Vous affirmez que l’Amérique Latine peut être riche d’enseignements pour l’Europe, que voulez-vous dire ?

Tout d’abord, l’Amérique Latine a montré où menait la précarisation du travail que connaissent actuellement les pays avancés, à leur tour en proie aux conséquences d’une mondialisation non-maitrisée. Les emplois informels concernent entre 40 et 60% de la population latino-américaine. Ce que nous connaissons en termes de montée de la précarité et de désaffiliation, l’Amérique Latine l’a connu avant nous. On peut donc voir où ça mène d’un point de vue social, mais aussi macroéconomique. La région est d’ailleurs actuellement dans une phase de réaction à cette réalité, notamment avec le développement de systèmes de protection sociale (lien vers la note du CAS). Il me semble que nous pourrions en tirer des leçons pour l’Europe. Idem en ce qui concerne la dette. L’échec des politiques néolibérales imposées durant les années 90 a démontré qu’il était impossible d’obtenir son remboursement par l’application de politiques récessives. Il ne faut donc pas s’étonner de voir la Grèce se retrouver aujourd’hui dans une situation semblable à celle de l’Argentine en 2001. Cela dit, encore un fois, ces absurdités apparentes s’expliquent facilement si l’on réfléchit aux intérêts qu’elles privilégient.

 

Un dernier mot sur la stratégie industrielle européenne ?

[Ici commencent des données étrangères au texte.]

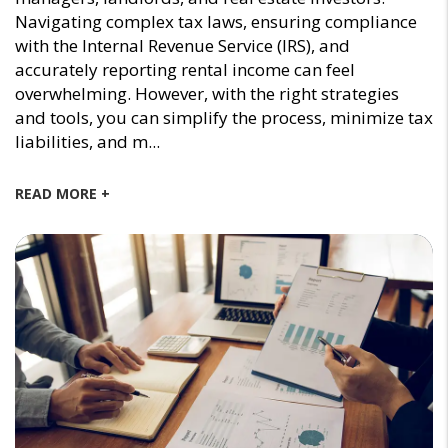
Navigating complex tax laws, ensuring compliance
with the Internal Revenue Service (IRS), and
accurately reporting rental income can feel
overwhelming. However, with the right strategies
and tools, you can simplify the process, minimize tax
liabilities, and m...
READ MORE +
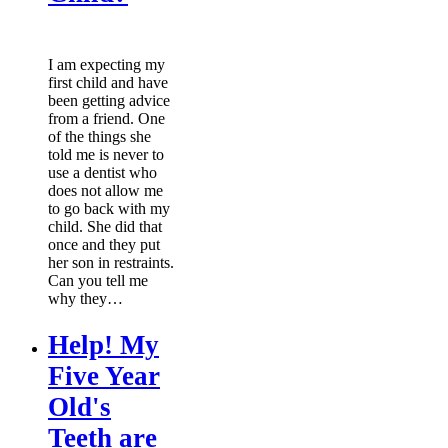
I am expecting my
first child and have
been getting advice
from a friend. One
of the things she
told me is never to
use a dentist who
does not allow me
to go back with my
child. She did that
once and they put
her son in restraints.
Can you tell me
why they…
Help! My
Five Year
Old's
Teeth are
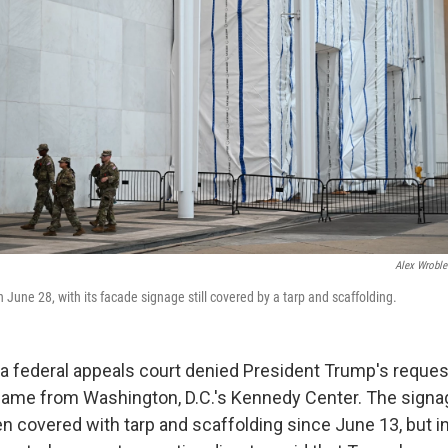
Alex Wroble
June 28, with its facade signage still covered by a tarp and scaffolding.
 federal appeals court denied President Trump's request
name from Washington, D.C.'s Kennedy Center. The signa
n covered with tarp and scaffolding since June 13, but in 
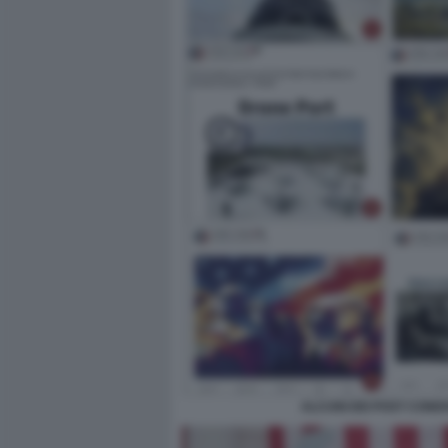
ALCUNI DEI POST COND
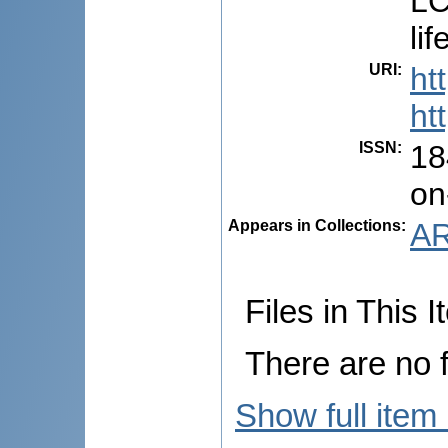
LC
li
URI
:
ht
ht
ISSN
:
18
on
Appears in Collections:
AR
Files in This I
There are no f
Show full item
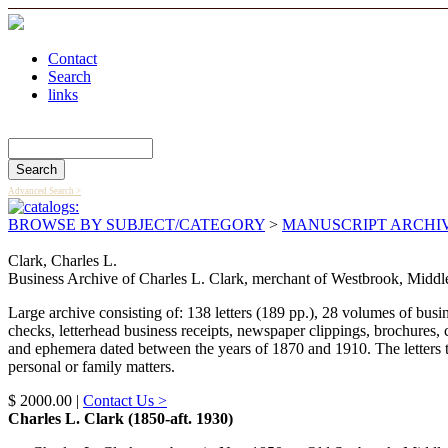
Contact
Search
links
Search Catalog
Advanced Search >
BROWSE BY SUBJECT/CATEGORY
>
MANUSCRIPT ARCHI
Clark, Charles L.
Business Archive of Charles L. Clark, merchant of Westbrook, Middle
Large archive consisting of: 138 letters (189 pp.), 28 volumes of bu
checks, letterhead business receipts, newspaper clippings, brochures, 
and ephemera dated between the years of 1870 and 1910. The letters te
personal or family matters.
$ 2000.00 |
Contact Us >
Charles L. Clark (1850-aft. 1930)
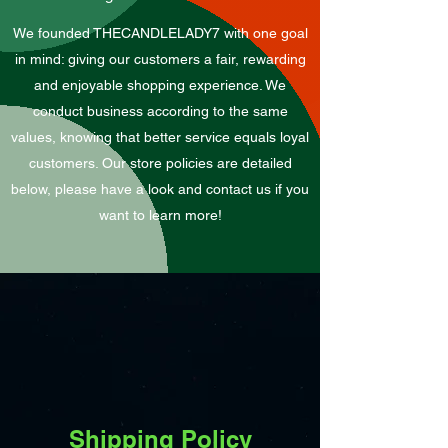
We founded THECANDLELADY7 with one goal
in mind: giving our customers a fair, rewarding
and enjoyable shopping experience. We
conduct business according to the same
values, knowing that better service equals loyal
customers. Our store policies are detailed
below, please have a look and contact us if you
want to learn more!
Shipping Policy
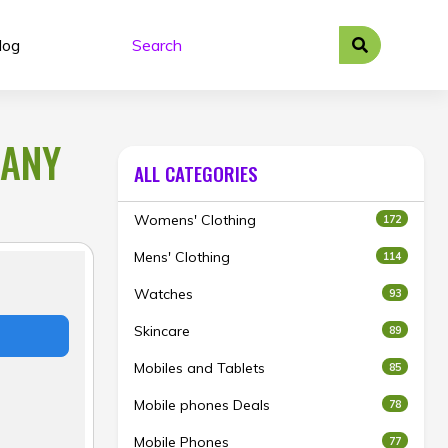
log
 ANY
ALL CATEGORIES
Womens' Clothing
172
Mens' Clothing
114
Watches
93
Skincare
89
Mobiles and Tablets
85
Mobile phones Deals
78
Mobile Phones
77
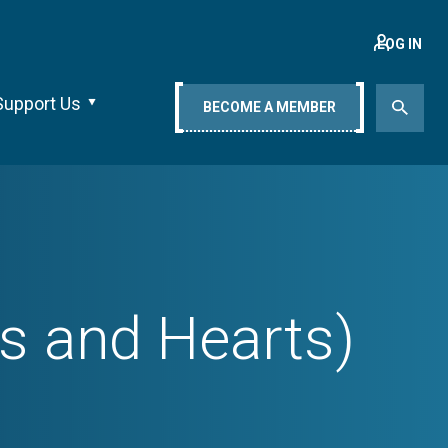
LOG IN
Support Us
BECOME A MEMBER
ds and Hearts)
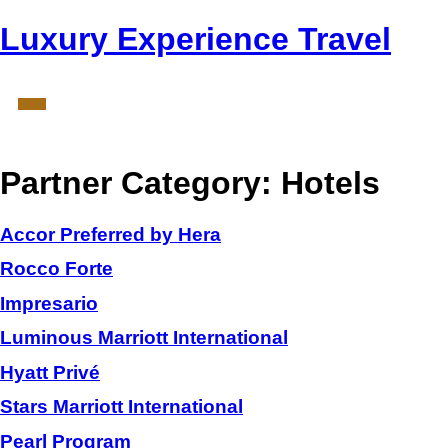
Luxury Experience Travel
Partner Category:
Hotels
Accor Preferred by Hera
Rocco Forte
Impresario
Luminous Marriott International
Hyatt Privé
Stars Marriott International
Pearl Program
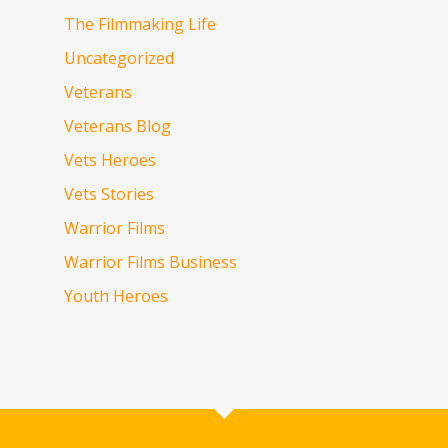
The Filmmaking Life
Uncategorized
Veterans
Veterans Blog
Vets Heroes
Vets Stories
Warrior Films
Warrior Films Business
Youth Heroes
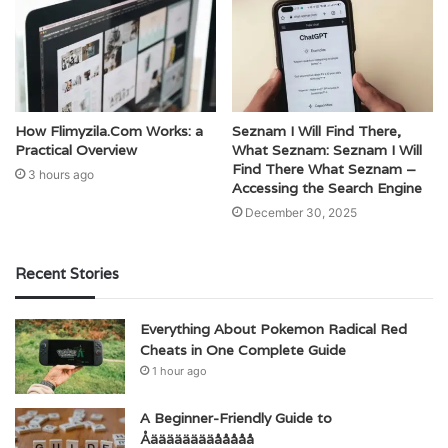
How Flimyzila.Com Works: a
Seznam I Will Find There,
Practical Overview
What Seznam: Seznam I Will
Find There What Seznam –
3 hours ago
Accessing the Search Engine
December 30, 2025
Recent Stories
Everything About Pokemon Radical Red
Cheats in One Complete Guide
1 hour ago
A Beginner-Friendly Guide to
Åääääääääååååå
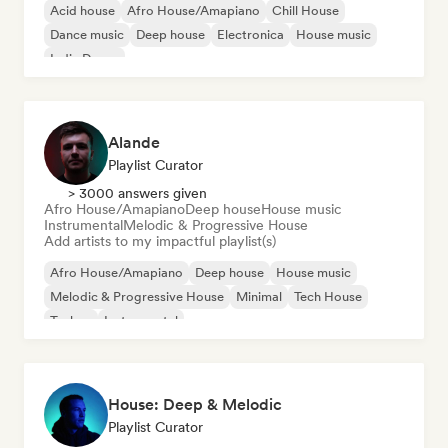
Acid house
Afro House/Amapiano
Chill House
Dance music
Deep house
Electronica
House music
Indie Dance
Alande
Playlist Curator
> 3000 answers given
Afro House/Amapiano
Deep house
House music
Instrumental
Melodic & Progressive House
Add artists to my impactful playlist(s)
Afro House/Amapiano
Deep house
House music
Melodic & Progressive House
Minimal
Tech House
Techno
Instrumental
House: Deep & Melodic
Playlist Curator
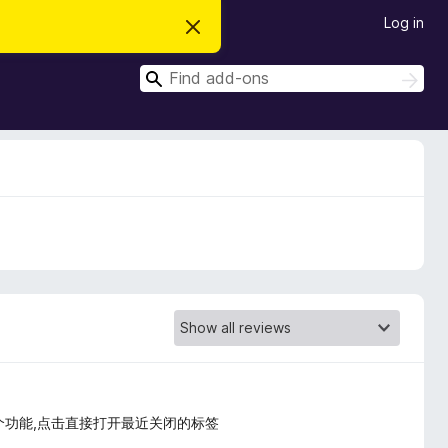
Log in
D
i
s
S
m
S
i
e
e
s
a
a
s
r
t
r
c
h
h
c
i
s
h
n
o
t
i
c
e
个功能,点击直接打开最近关闭的标签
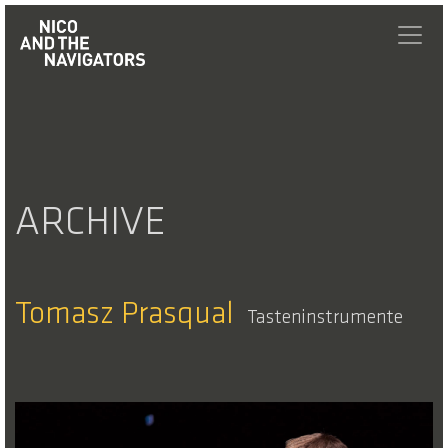
ARCHIVE
Tomasz Prasqual
Tasteninstrumente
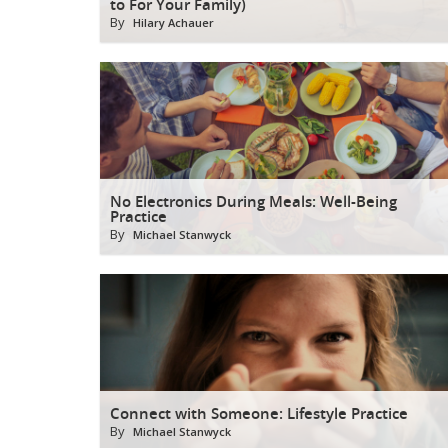
to For Your Family)
By
Hilary Achauer
No Electronics During Meals: Well-Being
Practice
By
Michael Stanwyck
Connect with Someone: Lifestyle Practice
By
Michael Stanwyck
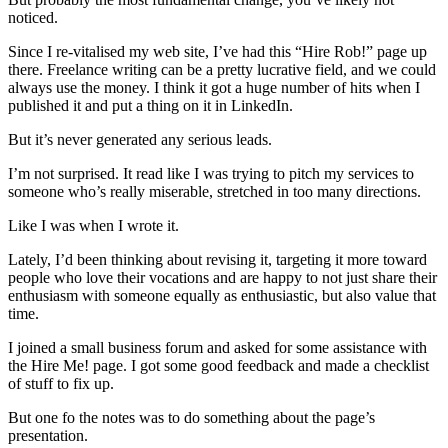
noticed.
Since I re-vitalised my web site, I’ve had this “Hire Rob!” page up
there. Freelance writing can be a pretty lucrative field, and we could
always use the money. I think it got a huge number of hits when I
published it and put a thing on it in LinkedIn.
But it’s never generated any serious leads.
I’m not surprised. It read like I was trying to pitch my services to
someone who’s really miserable, stretched in too many directions.
Like I was when I wrote it.
Lately, I’d been thinking about revising it, targeting it more toward
people who love their vocations and are happy to not just share their
enthusiasm with someone equally as enthusiastic, but also value that
time.
I joined a small business forum and asked for some assistance with
the Hire Me! page. I got some good feedback and made a checklist
of stuff to fix up.
But one fo the notes was to do something about the page’s
presentation.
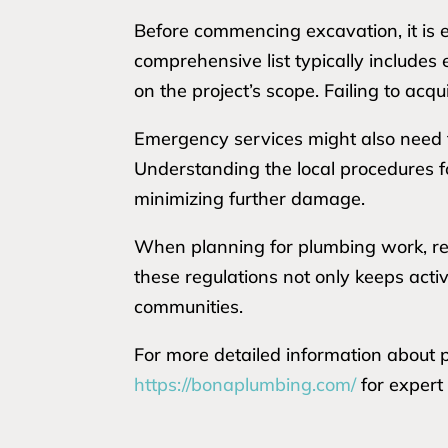
Before commencing excavation, it is e
comprehensive list typically include
on the project’s scope. Failing to acq
Emergency services might also need t
Understanding the local procedures fo
minimizing further damage.
When planning for plumbing work, res
these regulations not only keeps acti
communities.
For more detailed information about pe
https://bonaplumbing.com/
for expert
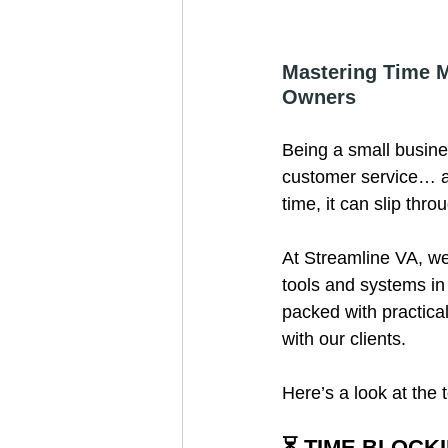
Mastering Time M
Owners
Being a small busin
customer service… an
time, it can slip thr
At Streamline VA, we
tools and systems in
packed with practic
with our clients.
Here’s a look at the
⏳ TIME BLOCK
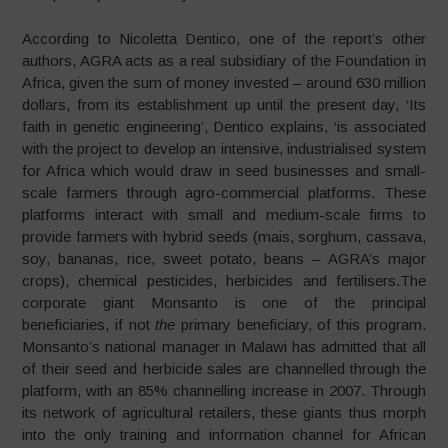
According to Nicoletta Dentico, one of the report’s other
authors, AGRA acts as a real subsidiary of the Foundation in
Africa, given the sum of money invested – around 630 million
dollars, from its establishment up until the present day, ‘Its
faith in genetic engineering’, Dentico explains, ‘is associated
with the project to develop an intensive, industrialised system
for Africa which would draw in seed businesses and small-
scale farmers through agro-commercial platforms. These
platforms interact with small and medium-scale firms to
provide farmers with hybrid seeds (mais, sorghum, cassava,
soy, bananas, rice, sweet potato, beans – AGRA’s major
crops), chemical pesticides, herbicides and fertilisers.The
corporate giant Monsanto is one of the principal
beneficiaries, if not
the
primary beneficiary, of this program.
Monsanto’s national manager in Malawi has admitted that all
of their seed and herbicide sales are channelled through the
platform, with an 85% channelling increase in 2007. Through
its network of agricultural retailers, these giants thus morph
into the only training and information channel for African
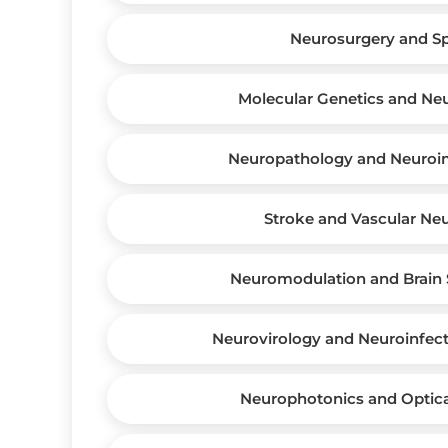
Neurosurgery and S
Molecular Genetics and Ne
Neuropathology and Neuro
Stroke and Vascular Ne
Neuromodulation and Brain 
Neurovirology and Neuroinfect
Neurophotonics and Optic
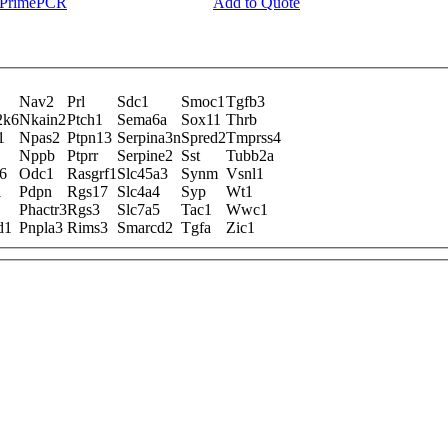
y PrimePCR
Add to Quote
Nav2
Prl
Sdc1
Smoc1
Tgfb3
2k6
Nkain2
Ptch1
Sema6a
Sox11
Thrb
1
Npas2
Ptpn13
Serpina3n
Spred2
Tmprss4
Nppb
Ptprr
Serpine2
Sst
Tubb2a
6
Odc1
Rasgrf1
Slc45a3
Synm
Vsnl1
1
Pdpn
Rgs17
Slc4a4
Syp
Wt1
Phactr3
Rgs3
Slc7a5
Tac1
Wwc1
d1
Pnpla3
Rims3
Smarcd2
Tgfa
Zic1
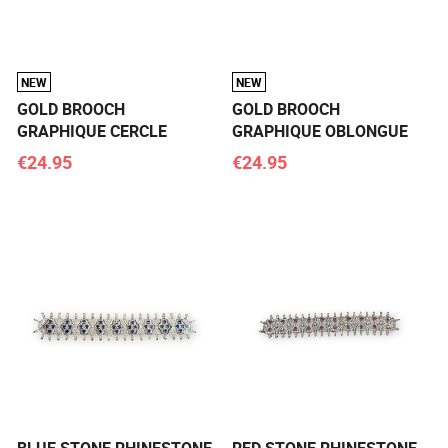
NEW
NEW
GOLD BROOCH
GOLD BROOCH
GRAPHIQUE CERCLE
GRAPHIQUE OBLONGUE
€24.95
€24.95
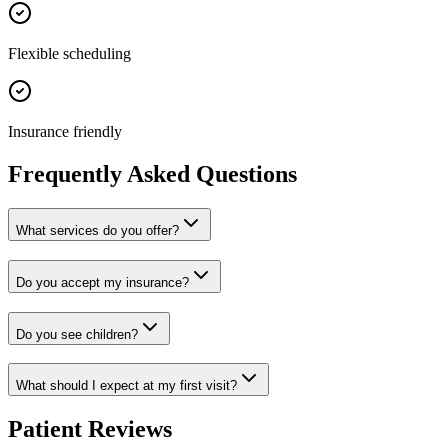
Flexible scheduling
Insurance friendly
Frequently Asked Questions
What services do you offer?
Do you accept my insurance?
Do you see children?
What should I expect at my first visit?
Patient Reviews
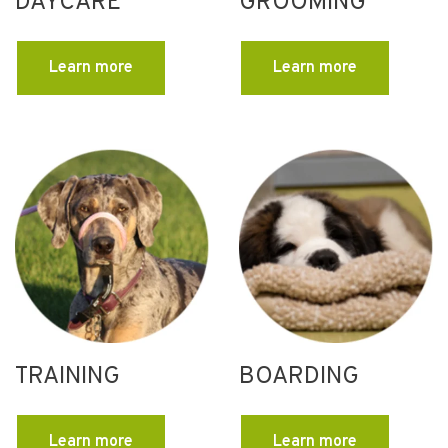
DAYCARE
GROOMING
Learn more
Learn more
TRAINING
BOARDING
Learn more
Learn more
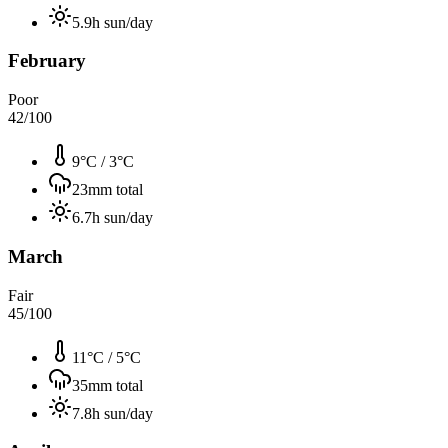
5.9
h sun/day
February
Poor
42
/100
9°C
/
3°C
23
mm total
6.7
h sun/day
March
Fair
45
/100
11°C
/
5°C
35
mm total
7.8
h sun/day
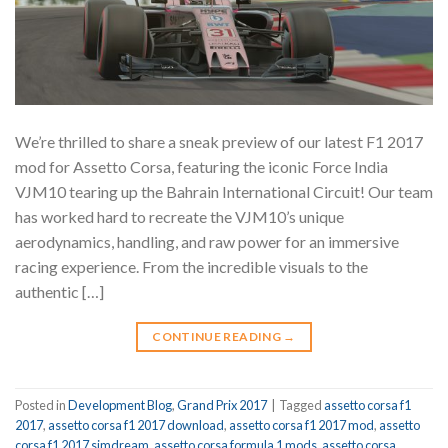
We’re thrilled to share a sneak preview of our latest F1 2017
mod for Assetto Corsa, featuring the iconic Force India
VJM10 tearing up the Bahrain International Circuit! Our team
has worked hard to recreate the VJM10’s unique
aerodynamics, handling, and raw power for an immersive
racing experience. From the incredible visuals to the
authentic […]
CONTINUE READING
→
Posted in
Development Blog
,
Grand Prix 2017
|
Tagged
assetto corsa f1
2017
,
assetto corsa f1 2017 download
,
assetto corsa f1 2017 mod
,
assetto
corsa f1 2017 simdream
,
assetto corsa formula 1 mods
,
assetto corsa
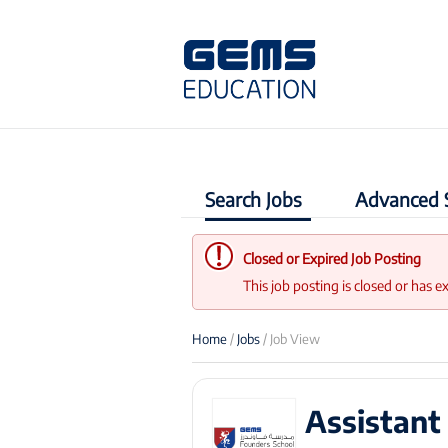
Search Jobs
Advanced 
Closed or Expired Job Posting
This job posting is closed or has e
Home
/
Jobs
/ Job View
Assistan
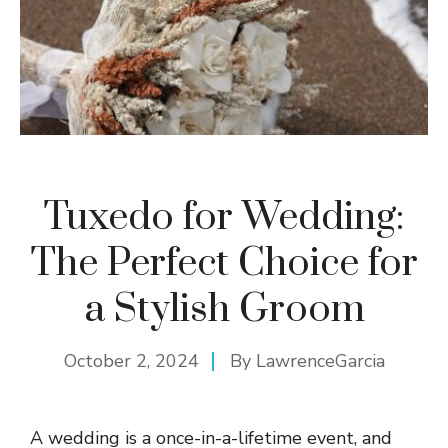
Tuxedo for Wedding:
The Perfect Choice for
a Stylish Groom
October 2, 2024
By
LawrenceGarcia
A wedding is a once-in-a-lifetime event, and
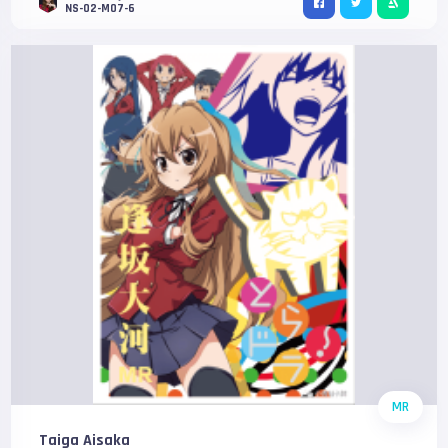
NS-02-M07-6
MR
Taiga Aisaka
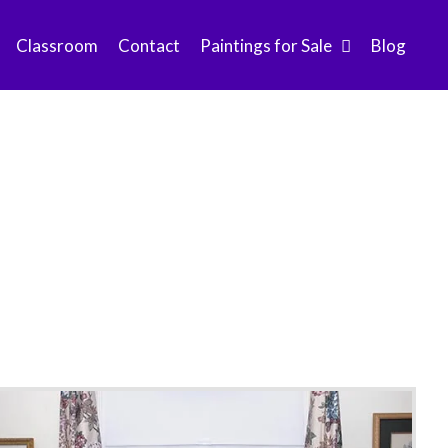
Classroom
Contact
Paintings for Sale
Blog
ummer 2013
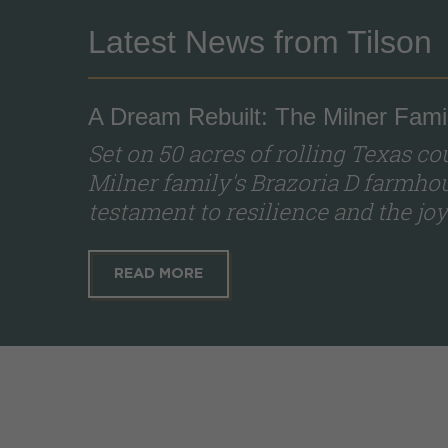
Latest News from Tilson
A Dream Rebuilt: The Milner Famil
Set on 50 acres of rolling Texas c
Milner family's Brazoria D farmhous
testament to resilience and the joy 
READ MORE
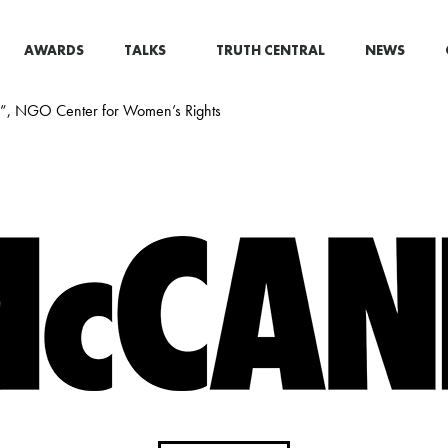
AWARDS
TALKS
TRUTH CENTRAL
NEWS
ed”, NGO Center for Women’s Rights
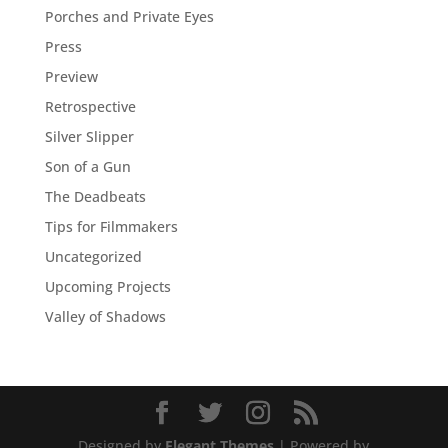
Porches and Private Eyes
Press
Preview
Retrospective
Silver Slipper
Son of a Gun
The Deadbeats
Tips for Filmmakers
Uncategorized
Upcoming Projects
Valley of Shadows
Designed by
Elegant Themes
| Powered by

Il est évident qu’on ne peut plus avoir les mêmes politiques industrielles qu’avant. L’économie est devenue si sophistiquée qu’il est de toute façon impossible pour l’État de prétendre tout planifier et tout contrôler. Mais il garde un rôle essentiel d’impulsion et de direction. La politique industrielle ne doit pas être moins forte qu’avant, elle doit être différente. Il existe toute une panoplie de mesures à appliquer (subventions, aides directes, etc.), mais elles s’opposent pour la plupart aux règles des institutions internationales et de Bruxelles. Il faut donc mener une bataille ferme contre ce que j’appellerais le libéralisme archaïque de Bruxelles. De ce point de vue, nous avons nous aussi beaucoup à apprendre des pays asiatiques et de leurs pratiques.